Raw data.
Segment Open
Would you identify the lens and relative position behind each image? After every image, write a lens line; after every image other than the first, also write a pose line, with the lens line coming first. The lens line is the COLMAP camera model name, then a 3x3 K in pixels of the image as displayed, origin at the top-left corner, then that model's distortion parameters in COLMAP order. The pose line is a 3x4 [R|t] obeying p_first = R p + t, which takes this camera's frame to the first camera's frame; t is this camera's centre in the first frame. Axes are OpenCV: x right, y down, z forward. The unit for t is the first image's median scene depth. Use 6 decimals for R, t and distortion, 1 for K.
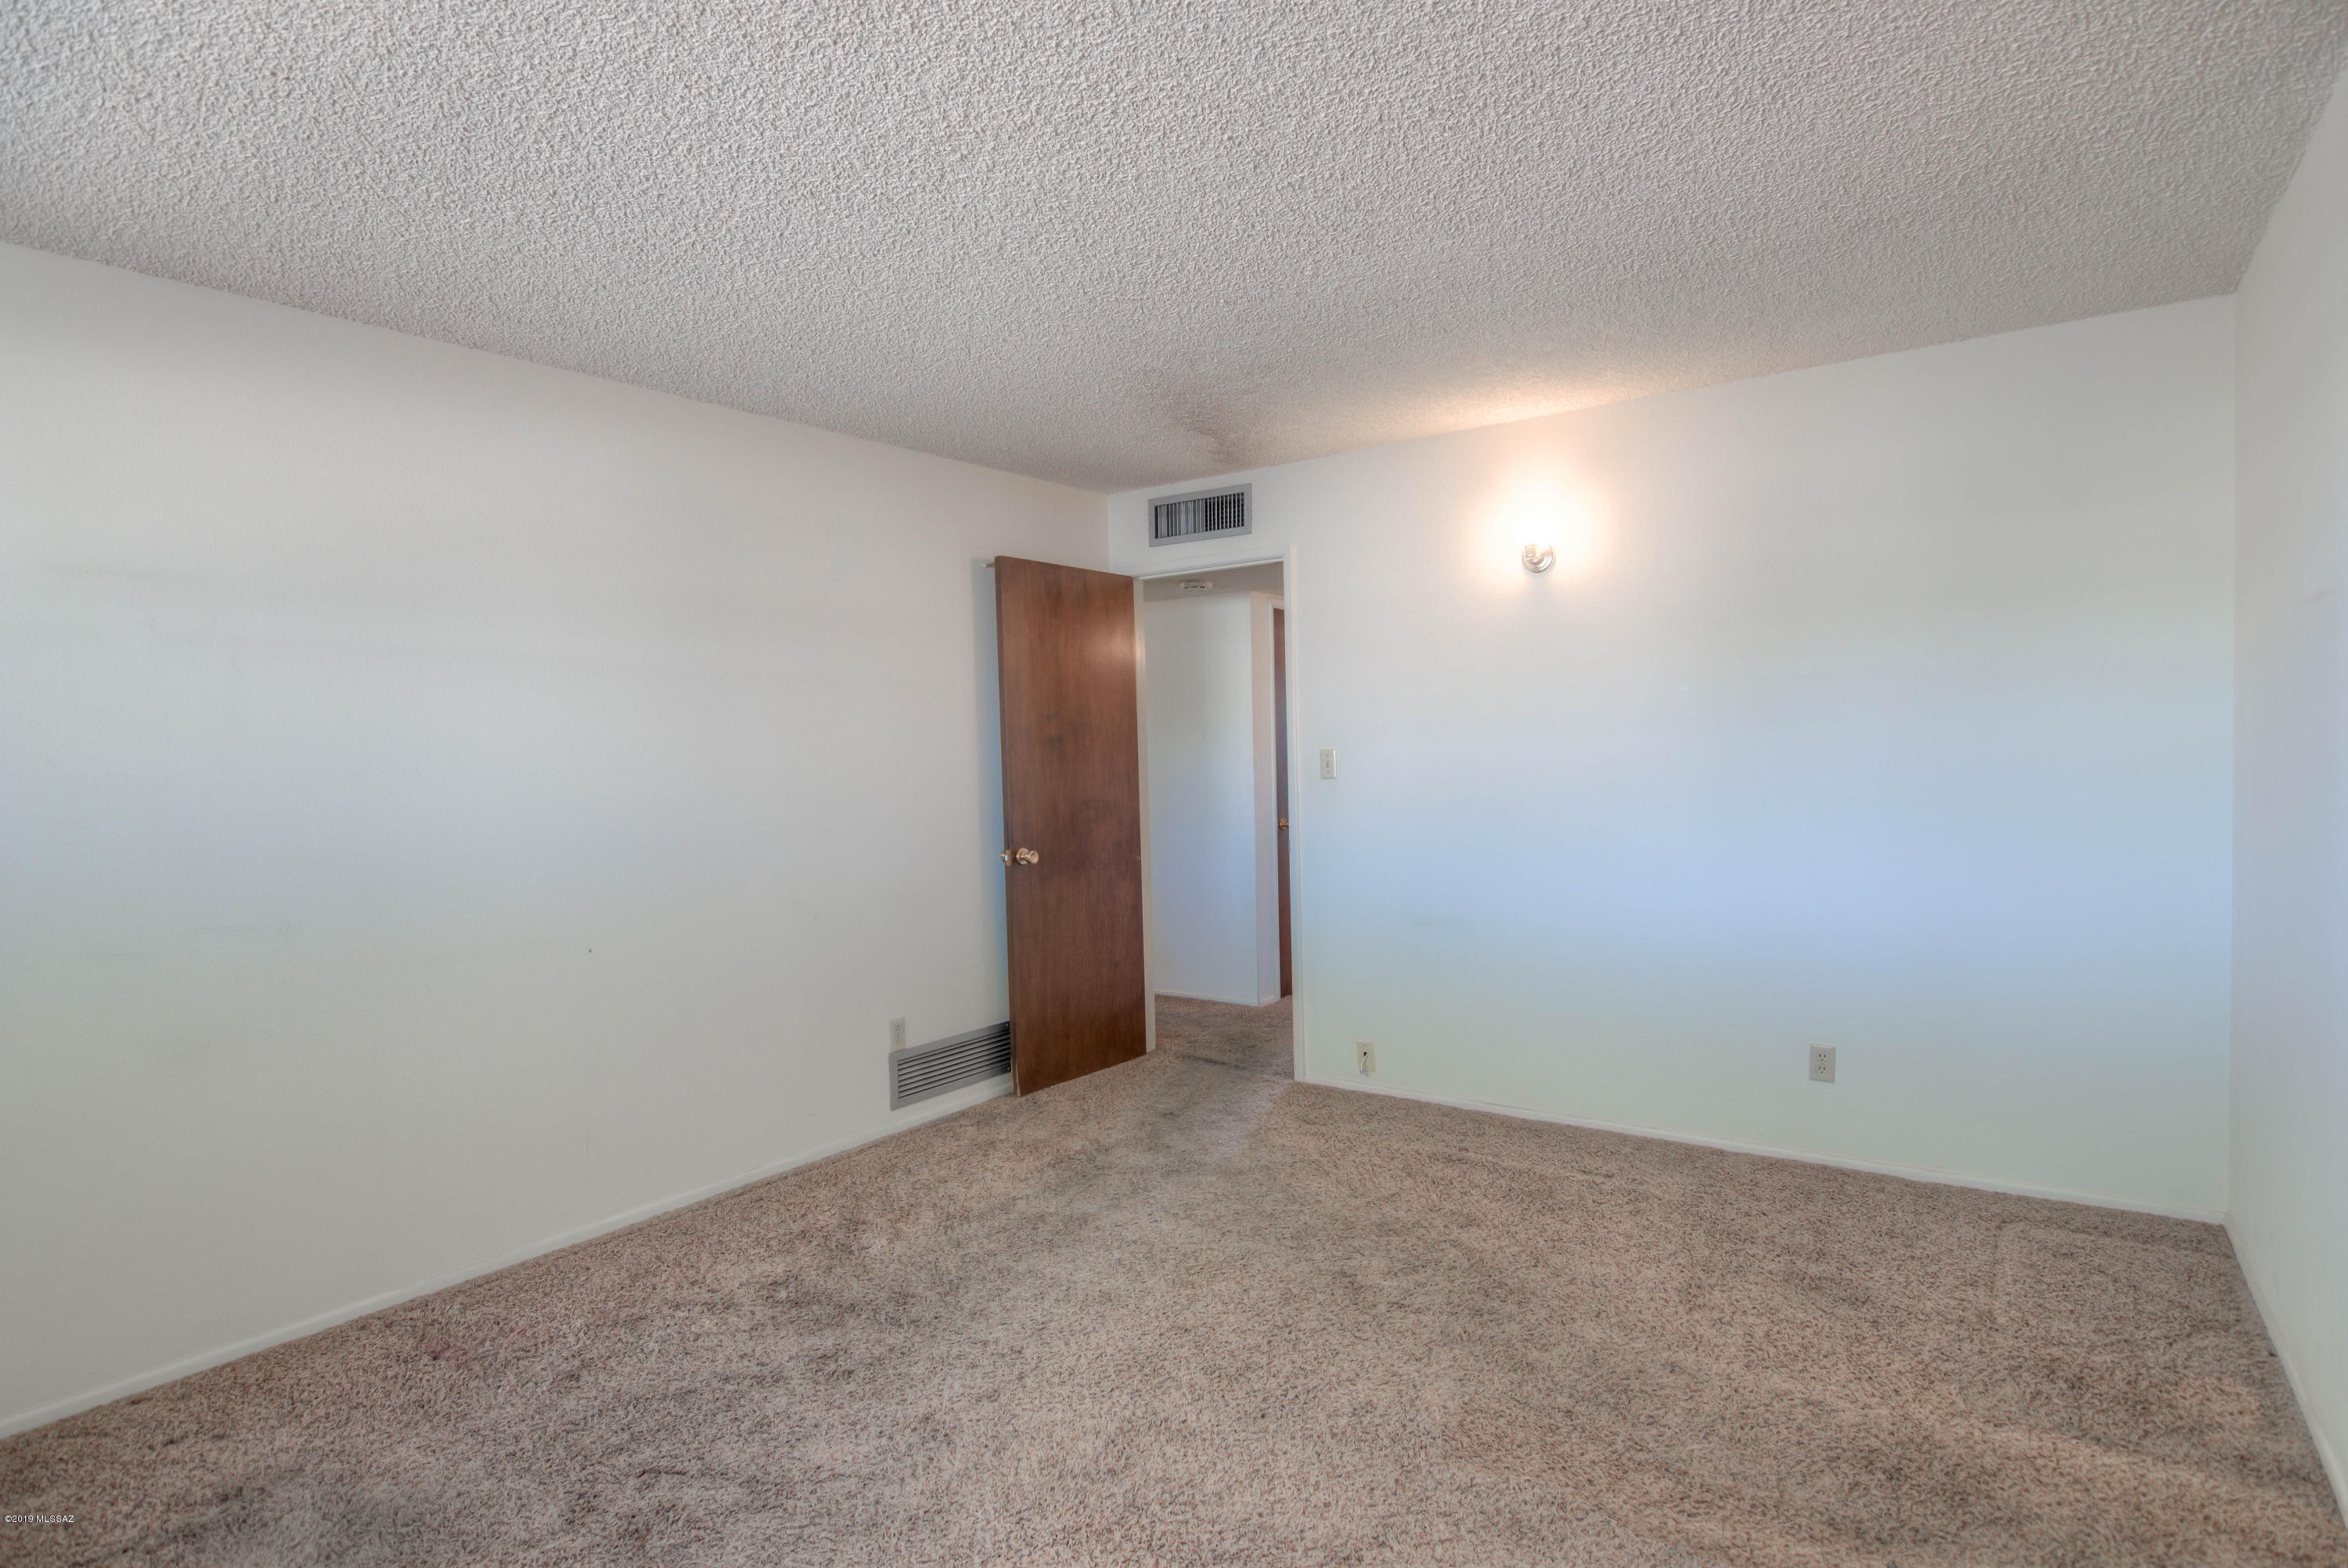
lens RADIAL K [[1282.8, 0, 1215.0], [0, 1282.8, 812.3], [0, 0, 1]] dist [0.000847, -0.013150]
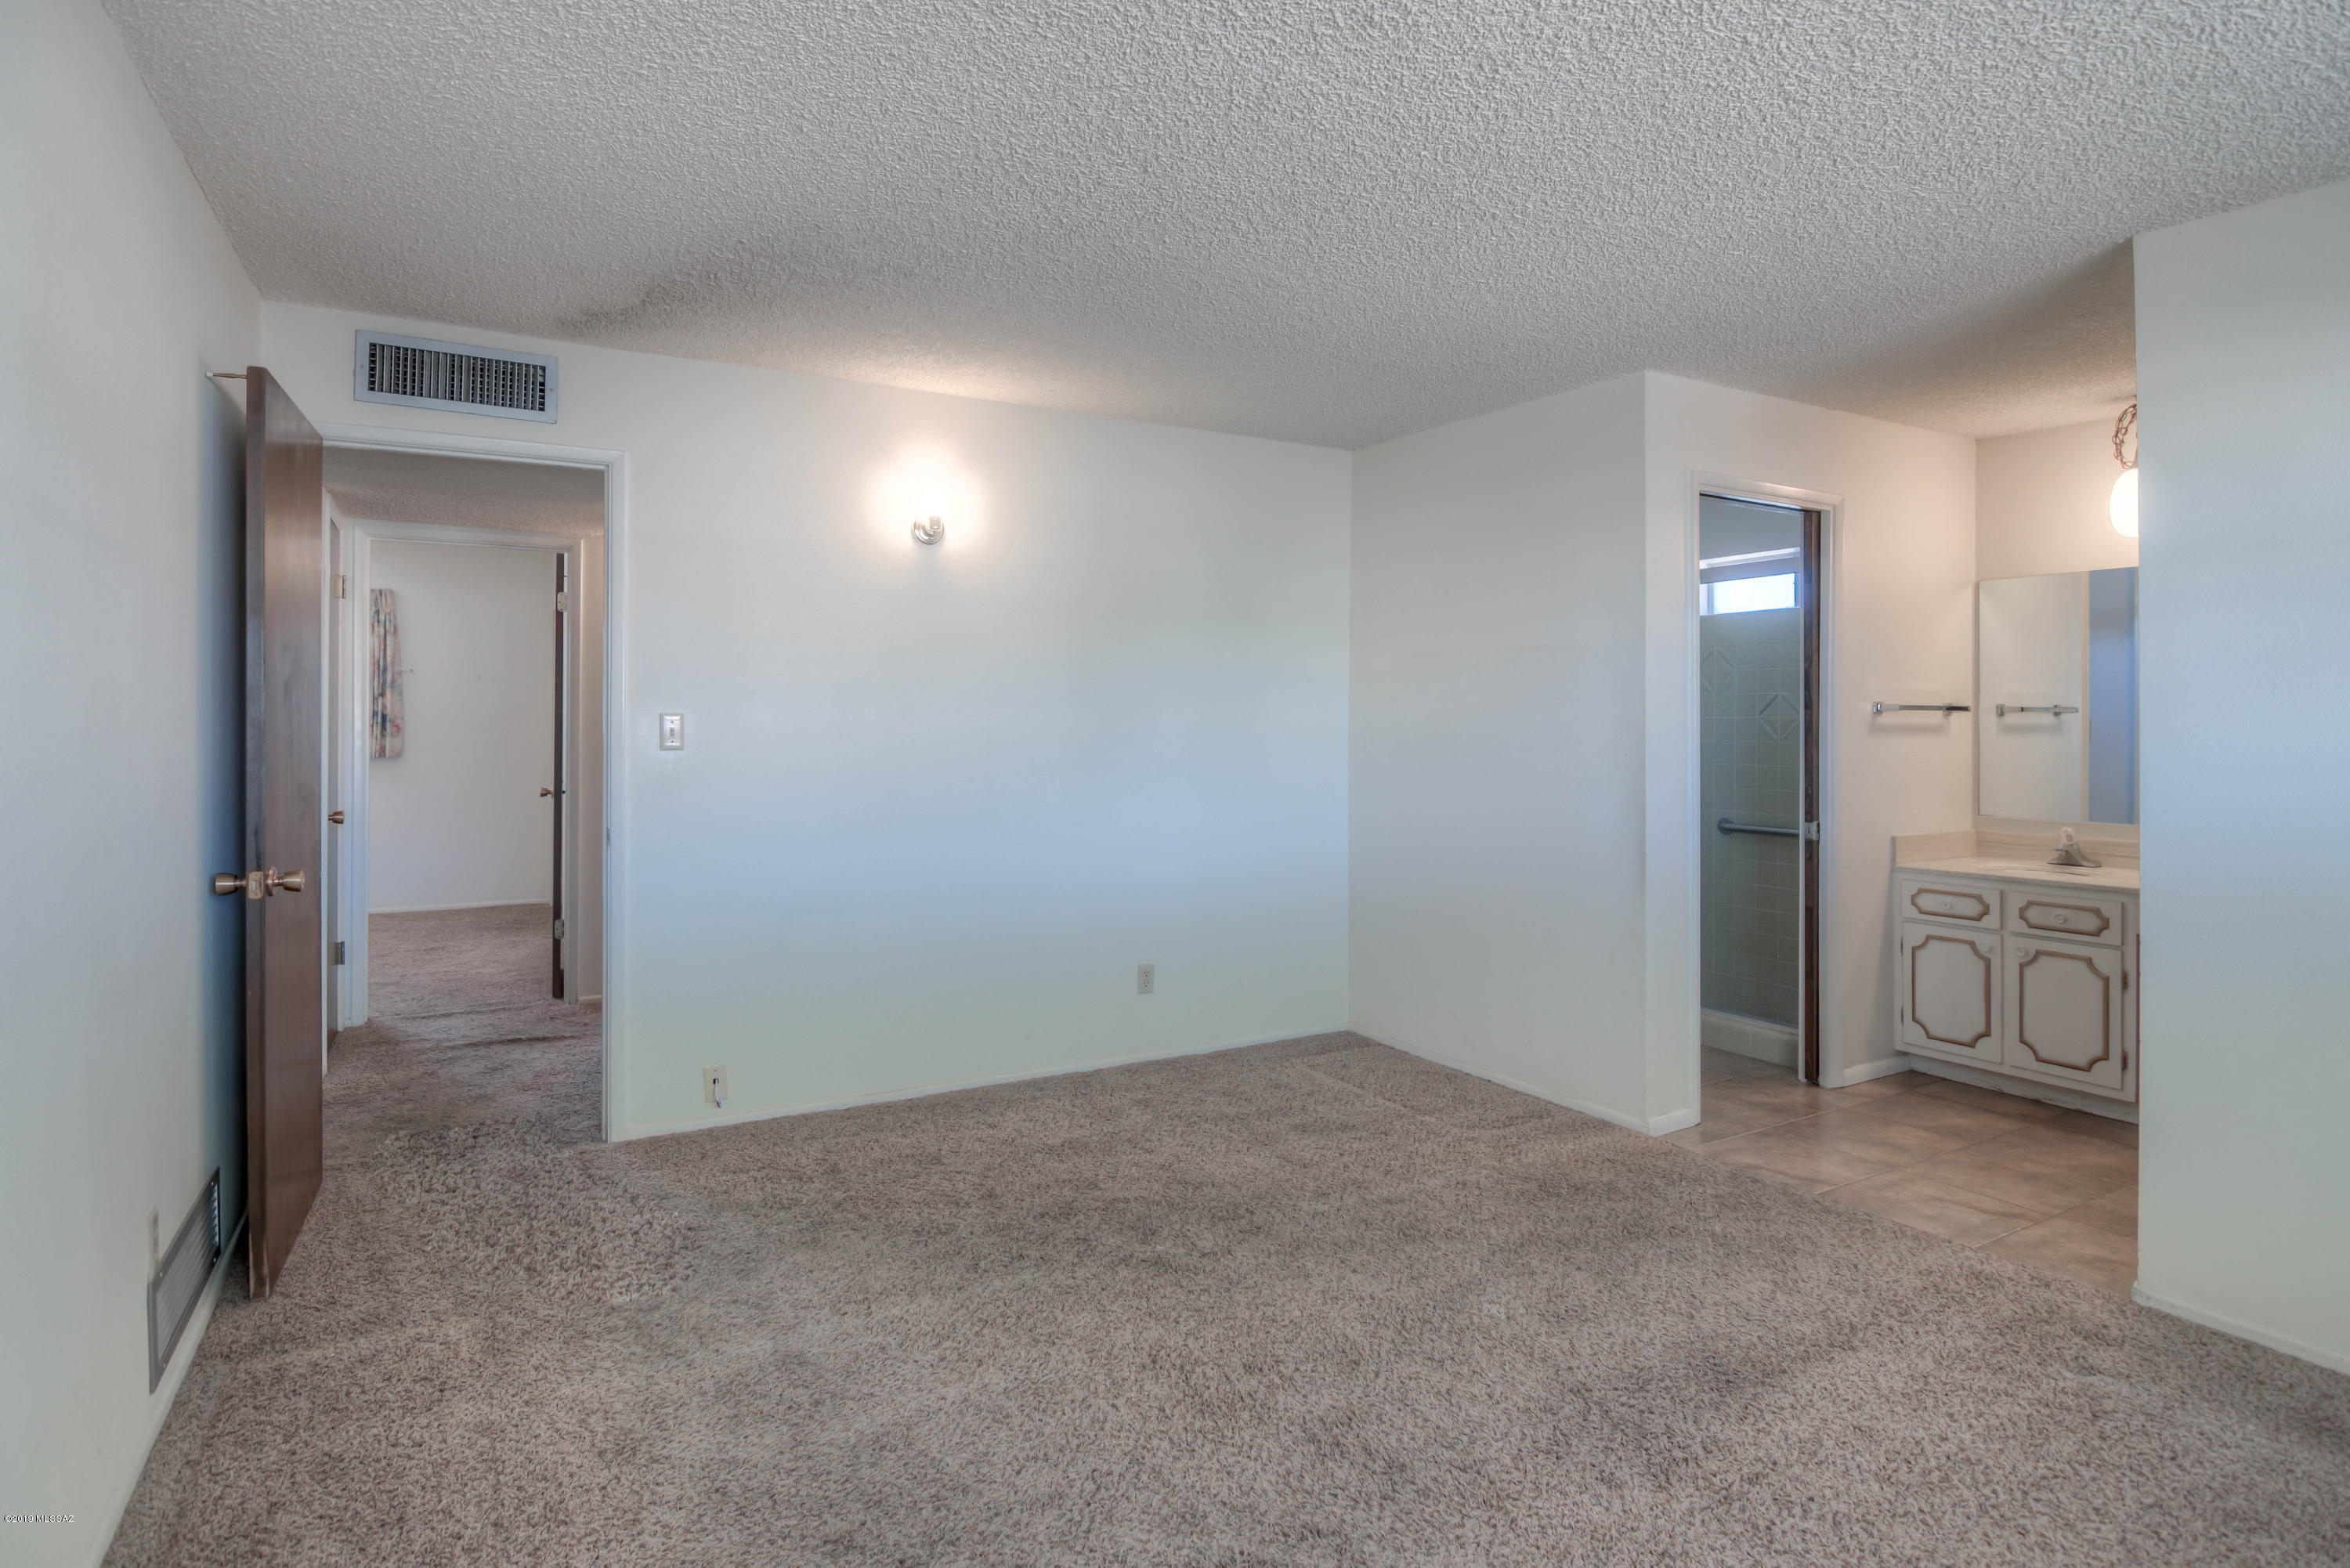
lens RADIAL K [[1241.6, 0, 1219.2], [0, 1241.6, 725.2], [0, 0, 1]] dist [-0.001751, -0.014796]
pose [[0.390629, 0.019899, 0.920333, -0.529772], [0.031091, 0.998911, -0.034794, -0.003821], [-0.920023, 0.042205, 0.389585, 0.400601]]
Segment Closed
Task instructions.
Copy every line of the listing above verbatim, omitting the pictures.

Task solution.
Would you identify the lens and relative position behind each image? After every image, write a lens line; after every image other than the first, also write a pose line, with the lens line coming first. The lens line is the COLMAP camera model name, then a 3x3 K in pixels of the image as displayed, origin at the top-left corner, then that model's distortion parameters in COLMAP order. The pose line is a 3x4 [R|t] obeying p_first = R p + t, which takes this camera's frame to the first camera's frame; t is this camera's centre in the first frame. Axes are OpenCV: x right, y down, z forward. The unit for t is the first image's median scene depth. Use 6 decimals for R, t and distortion, 1 for K.
lens RADIAL K [[1282.8, 0, 1215.0], [0, 1282.8, 812.3], [0, 0, 1]] dist [0.000847, -0.013150]
lens RADIAL K [[1241.6, 0, 1219.2], [0, 1241.6, 725.2], [0, 0, 1]] dist [-0.001751, -0.014796]
pose [[0.390629, 0.019899, 0.920333, -0.529772], [0.031091, 0.998911, -0.034794, -0.003821], [-0.920023, 0.042205, 0.389585, 0.400601]]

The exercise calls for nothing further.